Keyra mengerutkan keningnya. ”Kira-kira... beberapa hari yang lalu deh.”
”Oh ya? Terus sebenarnya Rendy senangnya sama siapa? Putri apa Tasha?”
”Dengar dulu cerita gue!” sergah Keyra. Andhita terdiam. Keyra melanjutkan, “Gue sih nggak peduli Rendy sukanya sama siapa. Yang gue kuatirin itu ya persahabatan kita. Tasha dan Putri saling cemburu. Ternyata Tasha sering mergokin Putri makan bareng di kantin sama Rendy. Nah, Tasha juga ngelabrak Putri supaya Putri nggak mendekati Rendy. Tapi Putri malah nantangin dan bilang gini, ’kalau gue suka sama cowok itu, emangnya kenapa?’ Tasha langsung marah dan nggak mau datang latihan hari ini.”
“Lo tahu dari siapa Tasha ngelabrak Putri?” tanya Andhita.
”Gue denger sendiri tadi siang, di WC, waktu kita bertiga ketemu.”
Andhita berusaha mencerna informasi yang disampaikan Keyra. Rendy ular berkepala dua? Mendekati kedua temannya sekaligus. Dan Andhita tiba-tiba merasa perutnya sakit saat dia mengingat cewek yang pergi dengan Rendy saat menonton pertunjukkan balet.
Andhita tidak bisa berkata apa-apa lagi mendengar semua cerita Keyra. Padahal Putri yang dia kenal itu selalu berpikir rasional, harusnya bisa ngalah dong sama Tasha yang memang cenderung sensitif dan melankolis. Dia nggak bisa ngebayangin kalau sampai teman-temannya tahu kalau cowok yang dijodohin dengannya adalah Rendy. Apa jadinya nanti?
“Hmm..Key.. kayaknya si Rendy udah nggak jomblo deh.” Kata Andhita.
“Maksud lo, dia udah punya pacar?” tanya Keyra.
“Yaa.. nggak tahu juga sih.
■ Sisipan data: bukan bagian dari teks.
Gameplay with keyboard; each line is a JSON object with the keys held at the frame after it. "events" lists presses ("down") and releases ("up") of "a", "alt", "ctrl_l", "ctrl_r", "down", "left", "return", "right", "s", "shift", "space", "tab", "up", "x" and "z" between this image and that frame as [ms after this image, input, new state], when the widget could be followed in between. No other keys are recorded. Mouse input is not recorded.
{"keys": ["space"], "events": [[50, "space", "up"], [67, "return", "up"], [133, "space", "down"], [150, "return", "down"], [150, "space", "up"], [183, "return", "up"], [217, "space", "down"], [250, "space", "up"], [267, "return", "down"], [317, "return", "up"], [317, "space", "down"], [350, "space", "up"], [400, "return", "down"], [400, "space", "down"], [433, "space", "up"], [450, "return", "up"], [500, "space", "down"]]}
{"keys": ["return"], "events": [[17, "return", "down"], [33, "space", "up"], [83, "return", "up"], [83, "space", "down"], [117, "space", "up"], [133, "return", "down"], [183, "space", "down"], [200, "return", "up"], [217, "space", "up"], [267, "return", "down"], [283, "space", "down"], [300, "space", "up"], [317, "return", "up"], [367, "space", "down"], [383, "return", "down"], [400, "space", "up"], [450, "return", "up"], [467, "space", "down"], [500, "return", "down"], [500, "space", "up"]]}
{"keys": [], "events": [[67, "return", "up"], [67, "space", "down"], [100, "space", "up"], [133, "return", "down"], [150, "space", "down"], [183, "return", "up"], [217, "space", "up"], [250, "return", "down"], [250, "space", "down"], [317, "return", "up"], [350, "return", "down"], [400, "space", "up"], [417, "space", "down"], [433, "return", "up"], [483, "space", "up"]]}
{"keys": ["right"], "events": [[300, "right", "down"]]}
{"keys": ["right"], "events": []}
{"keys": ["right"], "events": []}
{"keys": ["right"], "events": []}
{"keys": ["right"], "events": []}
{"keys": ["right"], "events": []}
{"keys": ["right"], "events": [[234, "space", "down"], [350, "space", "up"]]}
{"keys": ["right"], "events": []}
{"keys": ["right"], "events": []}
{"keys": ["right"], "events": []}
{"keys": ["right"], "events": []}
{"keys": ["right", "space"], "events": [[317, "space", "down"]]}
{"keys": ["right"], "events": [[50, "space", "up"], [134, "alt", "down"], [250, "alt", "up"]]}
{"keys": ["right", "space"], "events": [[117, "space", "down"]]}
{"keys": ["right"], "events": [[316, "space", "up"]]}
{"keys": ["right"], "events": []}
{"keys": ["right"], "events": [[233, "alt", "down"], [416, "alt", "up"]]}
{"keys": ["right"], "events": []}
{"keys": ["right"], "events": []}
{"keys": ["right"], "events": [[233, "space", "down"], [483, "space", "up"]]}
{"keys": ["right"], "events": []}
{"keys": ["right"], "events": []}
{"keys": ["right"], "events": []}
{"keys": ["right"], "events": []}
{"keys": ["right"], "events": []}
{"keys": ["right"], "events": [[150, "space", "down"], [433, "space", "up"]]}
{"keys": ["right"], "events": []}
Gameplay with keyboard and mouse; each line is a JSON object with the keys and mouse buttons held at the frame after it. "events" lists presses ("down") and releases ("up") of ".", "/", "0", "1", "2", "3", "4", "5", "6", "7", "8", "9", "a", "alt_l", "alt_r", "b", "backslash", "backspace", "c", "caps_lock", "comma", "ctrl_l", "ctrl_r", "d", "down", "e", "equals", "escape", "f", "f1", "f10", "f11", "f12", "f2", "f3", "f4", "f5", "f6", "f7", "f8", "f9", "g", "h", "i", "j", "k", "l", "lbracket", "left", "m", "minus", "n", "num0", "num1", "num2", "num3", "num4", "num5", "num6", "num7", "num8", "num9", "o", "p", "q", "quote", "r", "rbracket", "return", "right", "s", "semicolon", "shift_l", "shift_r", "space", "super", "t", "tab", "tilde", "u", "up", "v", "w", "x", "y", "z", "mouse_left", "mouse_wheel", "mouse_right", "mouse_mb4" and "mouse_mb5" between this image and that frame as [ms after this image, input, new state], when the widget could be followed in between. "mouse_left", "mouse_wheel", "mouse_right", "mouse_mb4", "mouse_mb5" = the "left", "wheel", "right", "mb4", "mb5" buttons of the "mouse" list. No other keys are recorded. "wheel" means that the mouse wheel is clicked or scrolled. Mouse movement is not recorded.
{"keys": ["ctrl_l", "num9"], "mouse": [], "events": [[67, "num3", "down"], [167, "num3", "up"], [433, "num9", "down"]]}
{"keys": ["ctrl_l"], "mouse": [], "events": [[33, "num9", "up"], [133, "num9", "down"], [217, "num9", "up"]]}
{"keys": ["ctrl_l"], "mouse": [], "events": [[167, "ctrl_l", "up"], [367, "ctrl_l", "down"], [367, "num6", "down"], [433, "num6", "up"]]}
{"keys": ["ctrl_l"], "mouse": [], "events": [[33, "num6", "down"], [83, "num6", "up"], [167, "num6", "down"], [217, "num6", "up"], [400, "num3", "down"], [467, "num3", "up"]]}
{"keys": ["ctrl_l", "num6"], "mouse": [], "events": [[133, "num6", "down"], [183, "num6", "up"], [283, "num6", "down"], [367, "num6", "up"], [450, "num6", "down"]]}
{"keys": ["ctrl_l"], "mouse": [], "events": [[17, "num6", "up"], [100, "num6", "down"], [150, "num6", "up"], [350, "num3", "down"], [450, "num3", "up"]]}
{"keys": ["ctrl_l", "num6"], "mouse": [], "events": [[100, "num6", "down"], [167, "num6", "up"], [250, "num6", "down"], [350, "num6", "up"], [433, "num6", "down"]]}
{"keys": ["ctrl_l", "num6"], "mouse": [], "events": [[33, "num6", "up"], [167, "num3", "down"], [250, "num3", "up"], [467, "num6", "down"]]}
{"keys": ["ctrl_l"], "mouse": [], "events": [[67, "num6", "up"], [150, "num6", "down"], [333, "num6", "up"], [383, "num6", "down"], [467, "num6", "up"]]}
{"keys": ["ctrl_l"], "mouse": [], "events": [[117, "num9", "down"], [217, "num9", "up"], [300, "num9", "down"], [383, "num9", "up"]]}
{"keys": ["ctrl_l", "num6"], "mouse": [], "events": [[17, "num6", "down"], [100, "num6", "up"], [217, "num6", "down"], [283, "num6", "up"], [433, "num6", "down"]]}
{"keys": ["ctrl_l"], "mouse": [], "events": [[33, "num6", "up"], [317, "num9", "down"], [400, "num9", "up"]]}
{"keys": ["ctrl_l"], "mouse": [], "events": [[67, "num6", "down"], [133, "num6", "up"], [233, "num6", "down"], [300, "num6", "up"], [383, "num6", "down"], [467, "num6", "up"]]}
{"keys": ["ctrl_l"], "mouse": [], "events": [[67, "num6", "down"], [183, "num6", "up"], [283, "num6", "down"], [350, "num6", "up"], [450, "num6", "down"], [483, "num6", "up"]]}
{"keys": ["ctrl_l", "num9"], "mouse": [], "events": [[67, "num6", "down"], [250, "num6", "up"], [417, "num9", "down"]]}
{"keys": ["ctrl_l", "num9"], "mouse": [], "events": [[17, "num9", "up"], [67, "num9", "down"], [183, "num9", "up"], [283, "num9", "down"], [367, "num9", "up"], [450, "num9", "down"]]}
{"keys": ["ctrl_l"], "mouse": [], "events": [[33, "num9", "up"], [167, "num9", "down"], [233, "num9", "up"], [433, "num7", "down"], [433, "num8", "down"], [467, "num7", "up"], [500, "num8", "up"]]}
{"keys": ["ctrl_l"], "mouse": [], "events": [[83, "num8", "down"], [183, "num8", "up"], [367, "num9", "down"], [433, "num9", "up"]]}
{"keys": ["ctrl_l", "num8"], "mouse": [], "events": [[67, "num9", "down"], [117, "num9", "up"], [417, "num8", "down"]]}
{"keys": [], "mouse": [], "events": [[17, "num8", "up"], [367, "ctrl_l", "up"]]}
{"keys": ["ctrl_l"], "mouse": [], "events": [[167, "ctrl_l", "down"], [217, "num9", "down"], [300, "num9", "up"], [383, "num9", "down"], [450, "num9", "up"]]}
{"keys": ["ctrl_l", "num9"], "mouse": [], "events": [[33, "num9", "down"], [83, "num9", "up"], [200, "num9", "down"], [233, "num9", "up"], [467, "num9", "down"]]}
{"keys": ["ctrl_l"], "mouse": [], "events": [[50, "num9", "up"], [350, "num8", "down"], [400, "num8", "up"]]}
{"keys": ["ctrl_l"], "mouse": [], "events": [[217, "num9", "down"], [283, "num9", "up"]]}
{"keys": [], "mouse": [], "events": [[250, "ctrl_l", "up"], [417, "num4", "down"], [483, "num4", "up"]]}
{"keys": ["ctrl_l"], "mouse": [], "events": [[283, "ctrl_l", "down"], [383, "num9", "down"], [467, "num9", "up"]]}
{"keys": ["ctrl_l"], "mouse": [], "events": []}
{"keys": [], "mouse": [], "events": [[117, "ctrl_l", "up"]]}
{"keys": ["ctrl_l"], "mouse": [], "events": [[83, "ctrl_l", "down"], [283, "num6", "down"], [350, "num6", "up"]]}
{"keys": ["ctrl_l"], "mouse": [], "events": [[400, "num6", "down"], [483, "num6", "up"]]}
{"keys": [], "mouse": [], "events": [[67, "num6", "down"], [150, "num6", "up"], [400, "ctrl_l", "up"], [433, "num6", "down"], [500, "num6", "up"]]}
Jadi gini waktu gue nonton balet sama Adit, gue ngeliat Rendy jalan sama cewek. Gue sih nggak sempet nyamperin dia. Abis rame banget sih.”
“Oh ya? Kok lo nggak cerita ke gue pas gue Tanya gimana ngedate lo sama Adit? Lo cuma bilang nggak asik, tapi nggak bilang ketemu sama Rendy di sana.”
“Yah… gue pikir kan itu nggak begitu penting, lagian kan itu bukan urusan gue.”
“Iya juga sih, tapi sekarang jadi urusan kita, soalnya Rendy bisa ngerusak persahabatan kita berempat. Yaudah, pokoknya kita harus ngasih tahu ke Tasha dan Putri kalau Rendy itu playboy kelas kakap!” maki Keyra.
“Key…sebenarnya…Rendy itu…hmm..nggak jadi deh. Bingung jadinya. Kita mulai aja yuk latihannya. Urusan ini kita omongin nanti lagi.” Andhita merasa bukan ini saat yang tepat.